» PROBLEM TO WORK ON:
Below is a listing; transcribe it exactly but without any images.

» TASK MATERIAL:

========

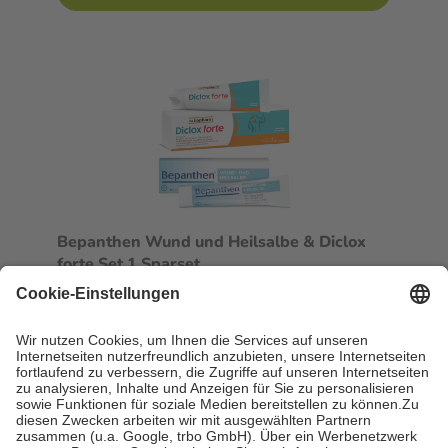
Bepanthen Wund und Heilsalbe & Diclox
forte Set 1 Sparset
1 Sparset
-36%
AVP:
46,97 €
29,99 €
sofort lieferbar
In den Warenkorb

========

» WRITTEN ANSWER:
Bepanthen Wund und Heilsalbe & Diclox
forte Set 1 Sparset
1 Sparset
-36%
AVP:
46,97 €
29,99 €
sofort lieferbar
In den Warenkorb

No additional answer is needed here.